Oil prices hike as US quits Iran deal

Business

Oil prices have reportedly jumped to their highest since 2014 after United States President Donald Trump announced that the US was pulling out of a nuclear deal with Iran.
Brent crude shot up 3.1 per cent to more than US$77 (K110) per barrel in London on Wednesday on the news that the White House would reimpose sanctions on Iran.
Trump said last week that he was pulling the United States out of the Iran nuclear deal, in a move set to upset America’s European allies and disrupt global oil supplies.
Papua New Guinea economist and Institute of National Affairs executive director Paul Barker said the implications of Trump’s withdrawal from the international agreement with Iran were still very uncertain.
When asked to comment what US’s withdrawal could mean for the country, Barker said: “Europe and China say they’re trying to sustain the agreement which they feel is valuable for regional and world peace, as well as economic stability, especially as there’s no alternative plan that’s even been drafted.
“However, if Trump’s sanctions are restricted to US firms trading with Iran that’s one thing, but if he pushes for sanctions also to be applied by European and other firms as well, clearly that would have more disruptive implications for the oil market, and other trade and investment.
“So, it really depends upon how far Europe, particularly, is prepared to go to stick with the current Iran deal and make a break with their ally the US on this issue, or whether some common ground can be found, which doesn’t just push the power back into the hands of the hardliners in Iran and elsewhere.

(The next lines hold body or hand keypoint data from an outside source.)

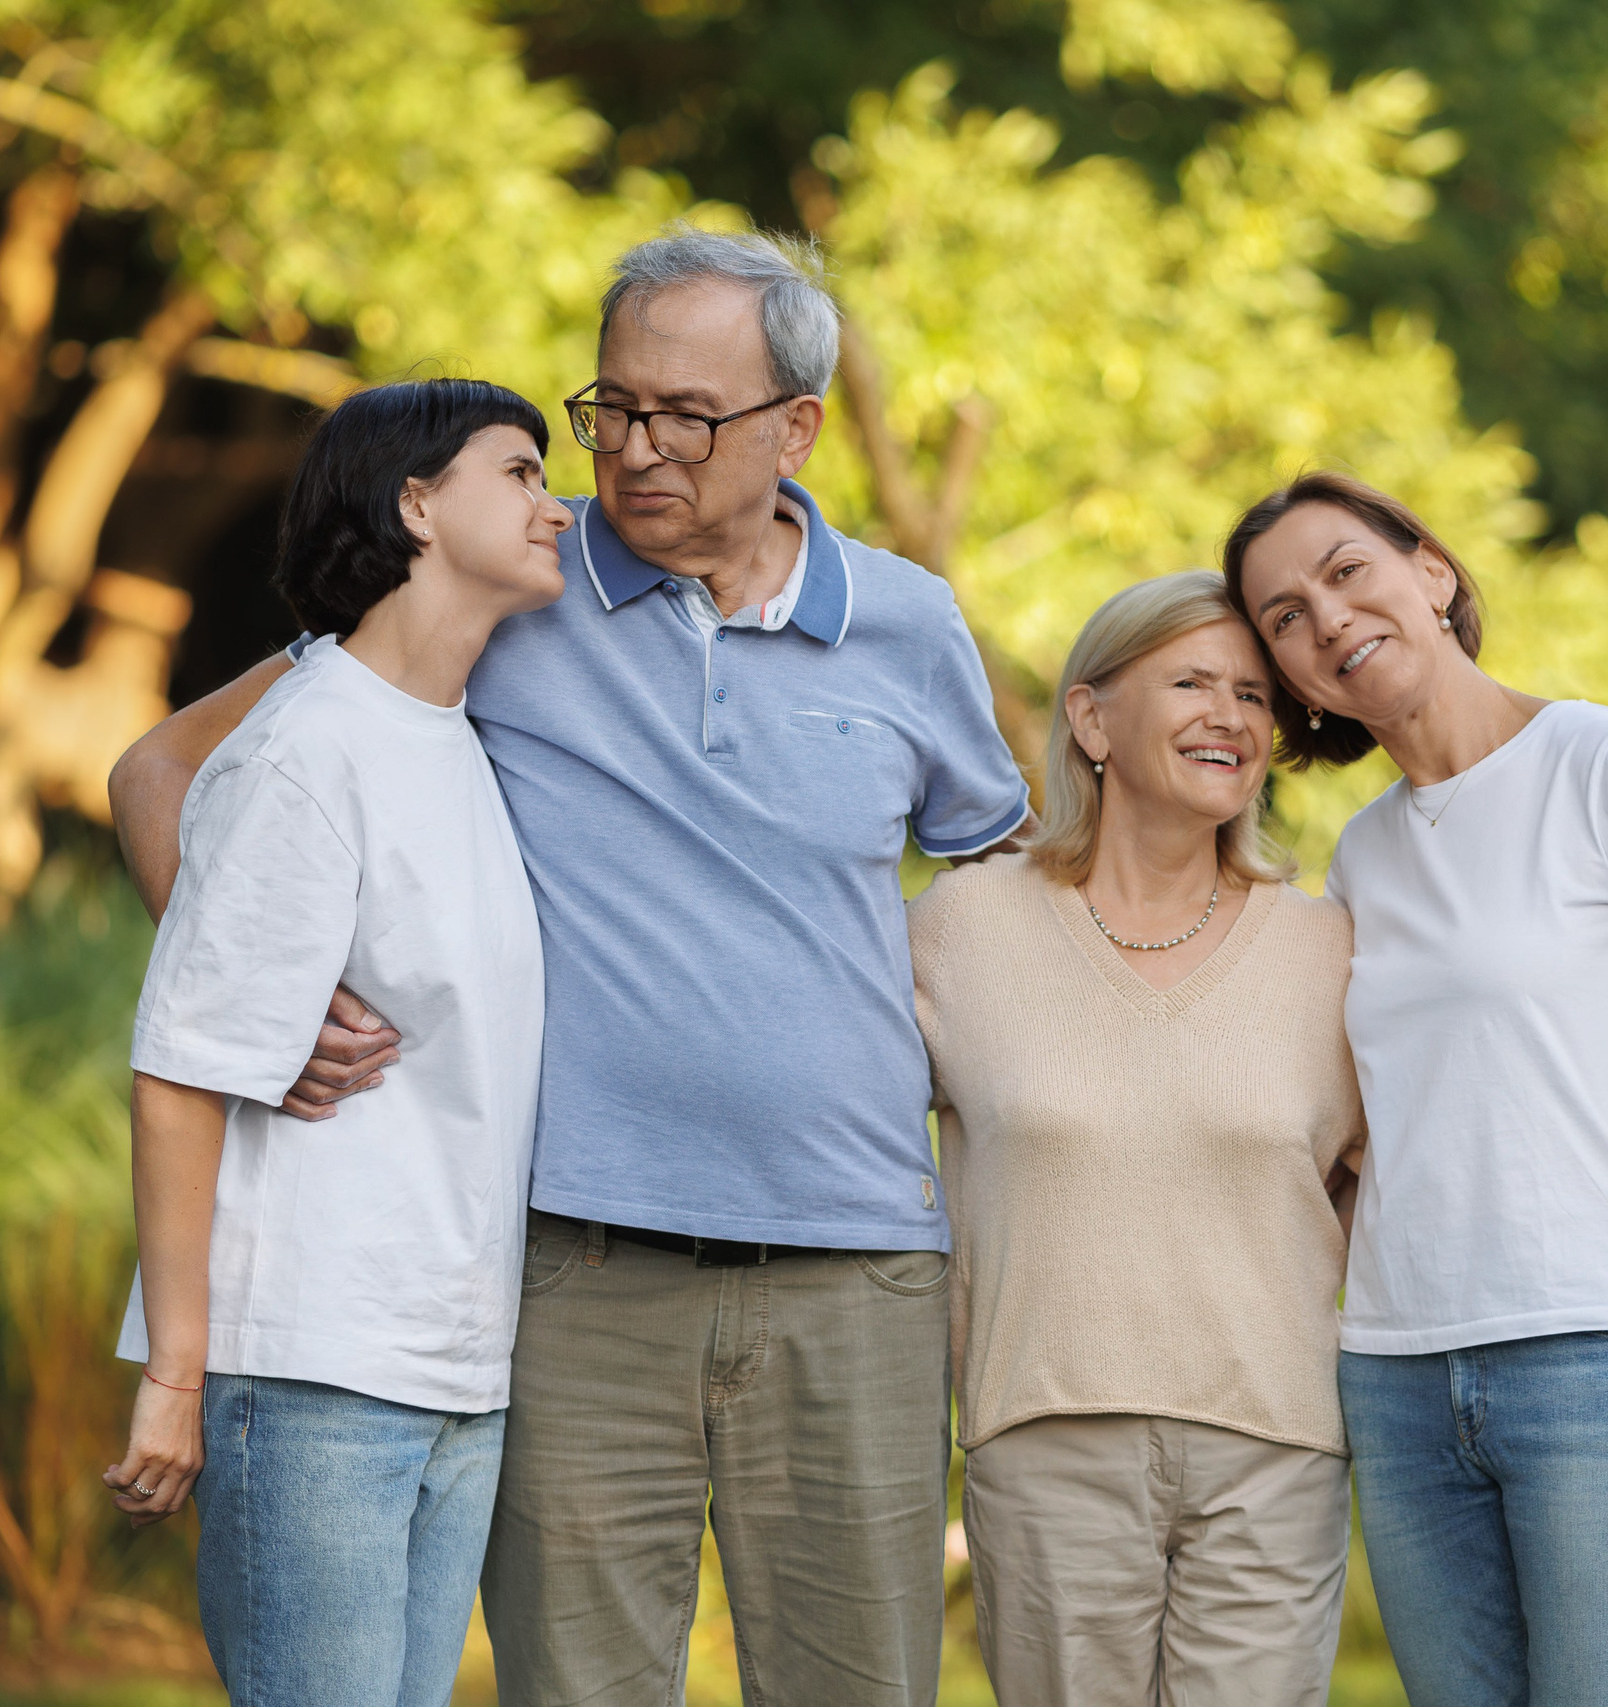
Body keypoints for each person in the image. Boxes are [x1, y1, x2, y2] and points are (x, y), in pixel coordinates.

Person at [107, 229, 1030, 1706]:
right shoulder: (505, 590)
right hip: (577, 1269)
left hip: (855, 1269)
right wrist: (261, 1008)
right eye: (611, 409)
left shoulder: (908, 623)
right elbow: (163, 769)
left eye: (687, 415)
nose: (636, 452)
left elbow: (998, 886)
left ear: (798, 425)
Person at [908, 571, 1608, 1707]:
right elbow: (840, 1129)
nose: (1229, 716)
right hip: (1044, 1435)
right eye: (1189, 682)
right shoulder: (963, 930)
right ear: (1090, 719)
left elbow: (1454, 1110)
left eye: (1250, 694)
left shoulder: (1330, 946)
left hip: (1274, 1444)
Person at [1224, 471, 1608, 1707]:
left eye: (1344, 571)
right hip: (1397, 1372)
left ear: (1430, 572)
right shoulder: (1361, 857)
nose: (1322, 618)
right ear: (1293, 680)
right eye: (1281, 617)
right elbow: (1386, 1120)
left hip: (1596, 1362)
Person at [100, 378, 571, 1706]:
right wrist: (175, 1379)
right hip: (311, 1368)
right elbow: (180, 1074)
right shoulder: (311, 745)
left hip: (452, 1361)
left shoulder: (450, 730)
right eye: (522, 471)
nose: (559, 500)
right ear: (417, 502)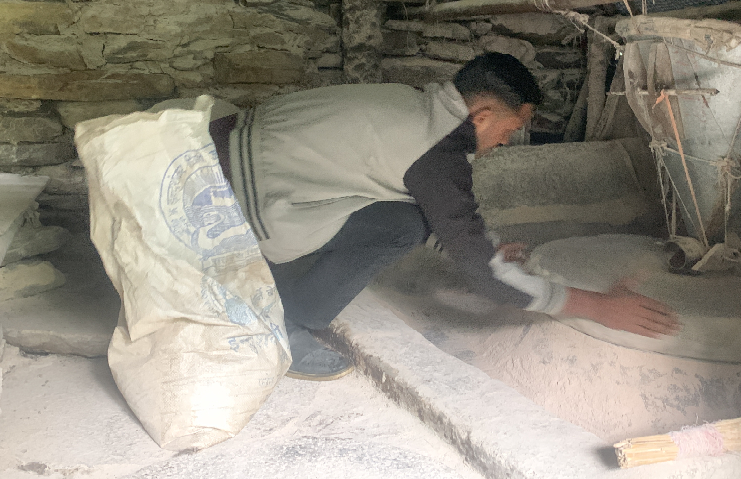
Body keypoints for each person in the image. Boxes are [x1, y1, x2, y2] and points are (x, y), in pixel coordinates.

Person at [208, 52, 680, 381]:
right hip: (226, 209)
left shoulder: (411, 104)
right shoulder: (435, 153)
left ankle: (279, 293)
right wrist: (598, 306)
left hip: (217, 155)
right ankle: (287, 323)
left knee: (410, 220)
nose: (505, 142)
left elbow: (434, 206)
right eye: (510, 128)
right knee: (405, 227)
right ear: (483, 115)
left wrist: (477, 245)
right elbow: (485, 277)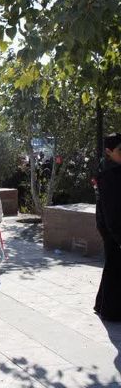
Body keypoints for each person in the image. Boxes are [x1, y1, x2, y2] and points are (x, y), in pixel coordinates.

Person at [94, 133, 121, 321]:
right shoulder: (109, 173)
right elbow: (111, 207)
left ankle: (102, 304)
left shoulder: (112, 170)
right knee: (114, 265)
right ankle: (110, 311)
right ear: (108, 152)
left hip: (111, 224)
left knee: (113, 264)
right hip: (113, 225)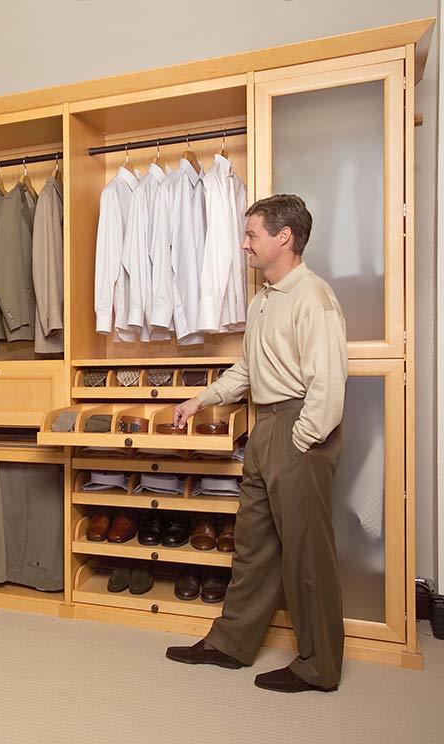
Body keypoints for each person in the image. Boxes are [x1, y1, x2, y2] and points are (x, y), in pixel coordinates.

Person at [165, 194, 348, 693]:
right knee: (253, 546)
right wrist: (199, 401)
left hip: (299, 428)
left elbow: (328, 387)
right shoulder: (264, 298)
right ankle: (231, 643)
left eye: (252, 235)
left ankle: (319, 667)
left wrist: (300, 440)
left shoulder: (314, 298)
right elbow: (247, 371)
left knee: (307, 555)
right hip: (265, 425)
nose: (245, 244)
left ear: (283, 237)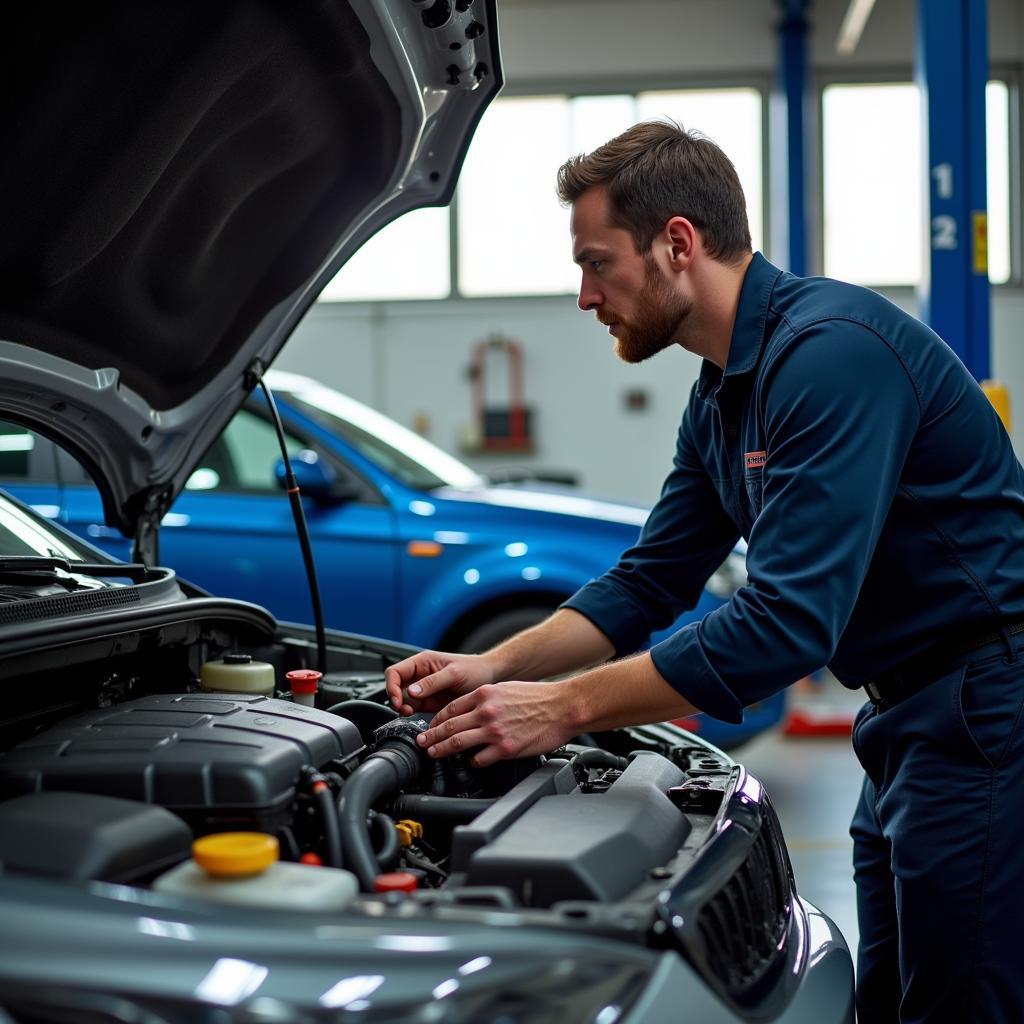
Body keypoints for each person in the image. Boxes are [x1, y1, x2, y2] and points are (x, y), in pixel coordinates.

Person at [385, 120, 1024, 1023]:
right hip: (906, 722)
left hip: (986, 713)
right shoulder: (724, 391)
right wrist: (498, 668)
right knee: (887, 1003)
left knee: (961, 1009)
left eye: (598, 262)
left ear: (677, 244)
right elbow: (650, 577)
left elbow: (785, 625)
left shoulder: (830, 356)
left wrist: (563, 707)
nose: (583, 296)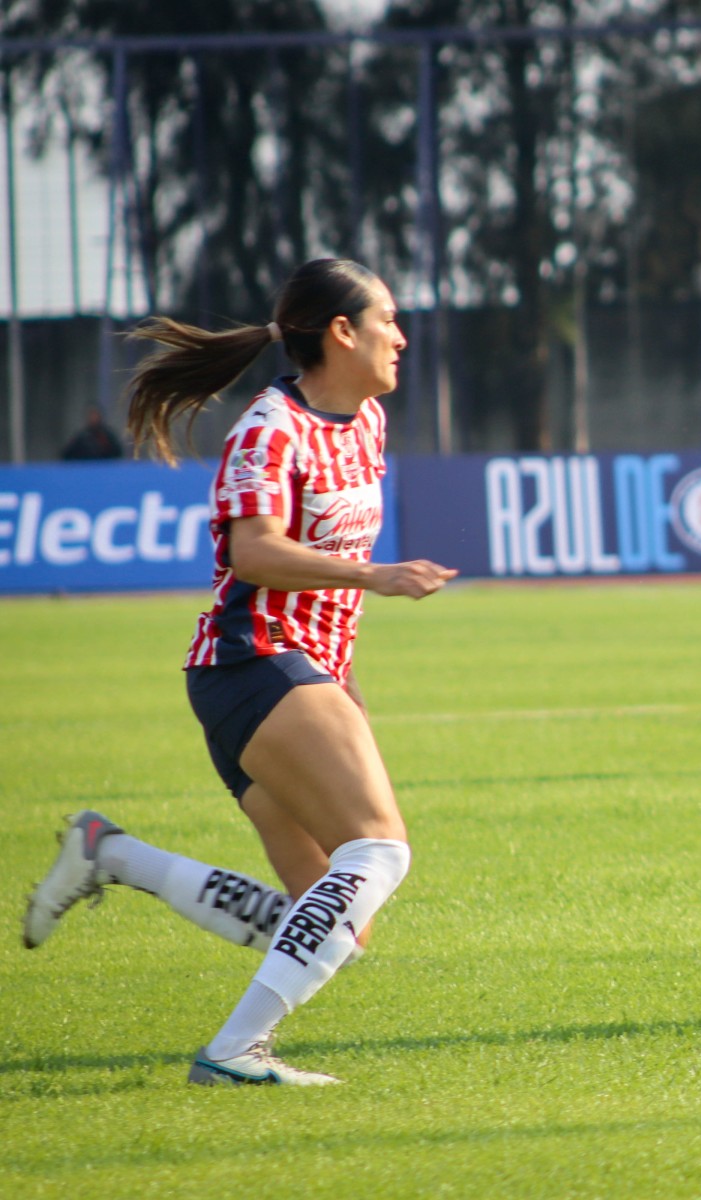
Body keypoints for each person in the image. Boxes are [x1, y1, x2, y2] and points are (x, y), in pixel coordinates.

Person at [21, 258, 456, 1086]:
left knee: (337, 928)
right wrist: (376, 576)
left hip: (294, 674)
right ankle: (233, 1052)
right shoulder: (270, 429)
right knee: (380, 852)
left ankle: (112, 855)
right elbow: (254, 553)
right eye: (388, 320)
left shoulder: (366, 422)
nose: (401, 337)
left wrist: (346, 683)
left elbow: (331, 577)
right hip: (254, 664)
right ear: (342, 332)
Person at [60, 406, 125, 460]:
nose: (93, 418)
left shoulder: (108, 436)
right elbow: (67, 455)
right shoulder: (81, 438)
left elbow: (118, 453)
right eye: (91, 415)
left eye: (95, 415)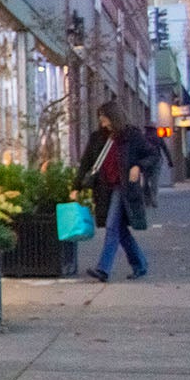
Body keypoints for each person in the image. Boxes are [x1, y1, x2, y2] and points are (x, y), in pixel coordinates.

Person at [75, 100, 155, 281]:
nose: (102, 122)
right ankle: (140, 264)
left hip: (123, 188)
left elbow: (152, 155)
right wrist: (76, 186)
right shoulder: (98, 138)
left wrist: (138, 166)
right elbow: (86, 163)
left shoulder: (132, 136)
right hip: (104, 189)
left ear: (114, 117)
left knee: (112, 226)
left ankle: (103, 269)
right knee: (119, 229)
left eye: (104, 119)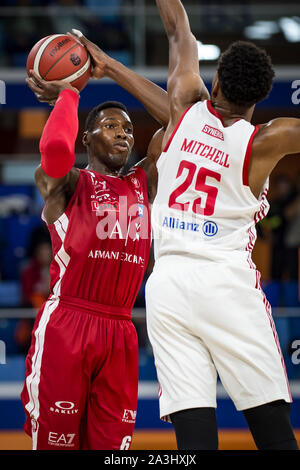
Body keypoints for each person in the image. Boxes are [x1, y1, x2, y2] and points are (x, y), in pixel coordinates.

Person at [144, 0, 300, 450]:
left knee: (194, 431)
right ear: (260, 97)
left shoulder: (183, 109)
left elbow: (179, 29)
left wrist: (110, 65)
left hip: (168, 281)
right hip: (225, 280)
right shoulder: (266, 139)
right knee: (270, 423)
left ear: (213, 81)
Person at [21, 47, 169, 449]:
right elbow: (54, 151)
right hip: (69, 324)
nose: (123, 133)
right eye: (110, 126)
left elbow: (179, 117)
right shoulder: (66, 183)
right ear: (86, 138)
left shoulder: (144, 182)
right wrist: (70, 93)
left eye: (126, 128)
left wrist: (112, 70)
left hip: (121, 329)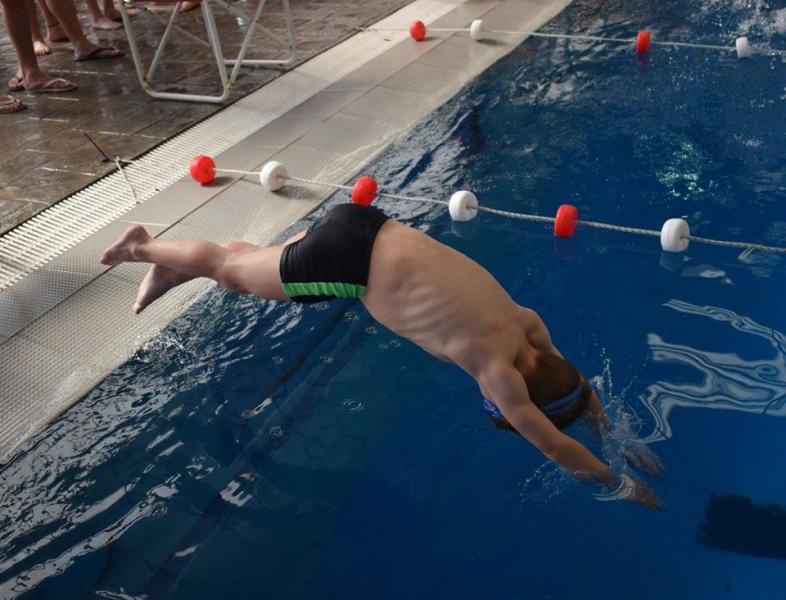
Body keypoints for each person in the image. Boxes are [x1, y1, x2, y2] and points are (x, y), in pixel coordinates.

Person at [100, 202, 665, 509]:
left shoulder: (528, 328)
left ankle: (172, 268)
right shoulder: (498, 373)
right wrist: (618, 484)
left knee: (262, 266)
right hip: (348, 261)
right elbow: (554, 444)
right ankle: (142, 245)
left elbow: (577, 385)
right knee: (232, 274)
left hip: (372, 227)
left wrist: (611, 431)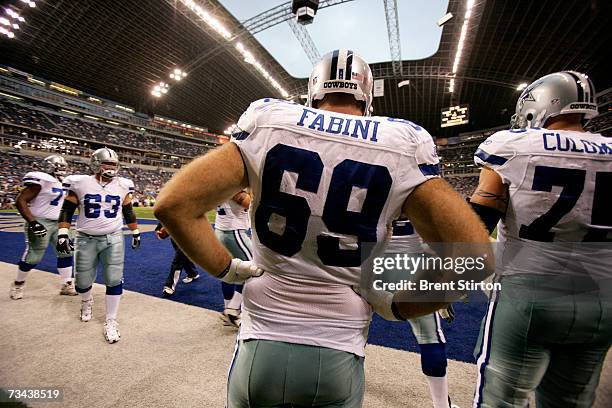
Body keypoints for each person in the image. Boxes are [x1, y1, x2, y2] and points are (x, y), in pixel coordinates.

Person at [155, 49, 492, 407]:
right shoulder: (403, 143)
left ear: (313, 92)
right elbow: (474, 257)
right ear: (367, 97)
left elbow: (173, 205)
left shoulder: (270, 121)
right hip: (338, 350)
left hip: (260, 344)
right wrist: (397, 307)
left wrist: (228, 269)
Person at [469, 71, 612, 407]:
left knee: (500, 398)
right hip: (603, 298)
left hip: (530, 293)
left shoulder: (512, 146)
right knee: (572, 400)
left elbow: (479, 220)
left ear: (540, 105)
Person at [57, 147, 141, 344]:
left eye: (114, 164)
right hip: (86, 238)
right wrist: (62, 234)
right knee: (82, 283)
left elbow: (128, 210)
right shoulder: (80, 183)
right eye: (107, 163)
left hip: (114, 237)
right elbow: (67, 210)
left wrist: (135, 231)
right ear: (96, 163)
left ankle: (111, 320)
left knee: (114, 279)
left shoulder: (123, 185)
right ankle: (86, 301)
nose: (111, 167)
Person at [385, 218, 457, 408]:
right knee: (430, 338)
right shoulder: (420, 189)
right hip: (409, 267)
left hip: (370, 263)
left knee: (356, 329)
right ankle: (441, 405)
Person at [9, 154, 76, 299]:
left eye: (64, 167)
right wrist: (33, 222)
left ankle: (66, 284)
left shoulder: (64, 182)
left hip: (59, 222)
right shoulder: (41, 180)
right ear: (49, 166)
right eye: (59, 166)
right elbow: (20, 200)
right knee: (34, 256)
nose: (62, 169)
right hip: (41, 221)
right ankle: (18, 284)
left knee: (66, 252)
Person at [215, 190, 252, 328]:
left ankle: (228, 309)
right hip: (233, 231)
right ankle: (233, 309)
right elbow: (248, 202)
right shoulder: (232, 182)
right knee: (254, 269)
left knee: (229, 272)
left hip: (221, 229)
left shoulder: (218, 180)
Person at [156, 222, 200, 297]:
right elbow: (164, 215)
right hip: (175, 236)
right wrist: (159, 229)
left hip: (190, 235)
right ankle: (192, 273)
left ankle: (169, 287)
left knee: (178, 260)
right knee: (183, 257)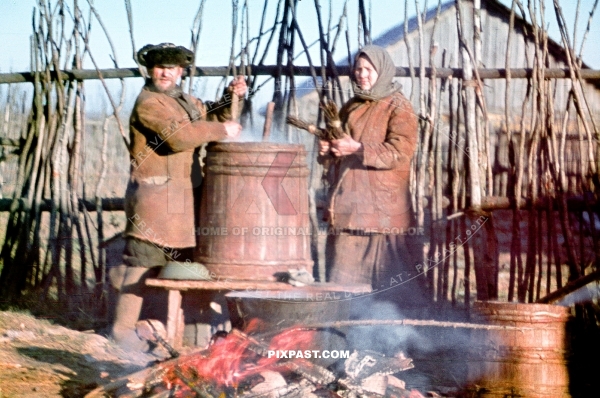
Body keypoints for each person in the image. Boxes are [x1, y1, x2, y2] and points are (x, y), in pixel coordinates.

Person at [109, 43, 247, 350]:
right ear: (150, 70)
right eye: (159, 67)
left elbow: (208, 119)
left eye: (171, 68)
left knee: (179, 270)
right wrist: (222, 130)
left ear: (180, 71)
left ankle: (174, 334)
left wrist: (230, 98)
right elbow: (177, 135)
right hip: (154, 199)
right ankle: (121, 331)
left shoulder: (185, 100)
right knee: (141, 265)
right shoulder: (149, 103)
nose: (165, 73)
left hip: (183, 201)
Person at [318, 45, 425, 308]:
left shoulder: (399, 107)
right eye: (358, 68)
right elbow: (337, 148)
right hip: (350, 209)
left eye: (368, 69)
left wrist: (357, 148)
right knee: (343, 290)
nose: (361, 74)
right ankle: (344, 338)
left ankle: (397, 344)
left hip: (383, 214)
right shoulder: (351, 107)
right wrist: (329, 150)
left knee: (392, 290)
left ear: (383, 70)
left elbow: (400, 152)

“Clearly, major disruption to trade and investment with Iran would undermine access to the major Iranian energy supply, raise uncertainty in an already-volatile region and likely push up oil price and other energy prices.
“Although, probably not by that much during the northern summer period when energy demand is relatively low, more later in the year if the issue isn’t resolved.
“That again would depend upon the response of the other major suppliers, notably Saudi and Russia, which are enjoying the benefits of partially-recovered energy prices and could respond by increasing production to make up any shortfall from Iran, rather than encourage major further investment and supply from the non-conventional producers, in north America and elsewhere.
“Russia is unlikely to want to penalise its middle-eastern partner, Iran, and China is also eager to ensure reliable energy supplies from alternative markets in the Middle East, including Iran.
“The capacity of the US to impose its will on these countries is more limited than in the past, especially as it still appears that it’s the US that’s breaking an established agreement, rather than Iran, which seems to be largely compliant, making it hard for other countries to impose penalties on the latter.”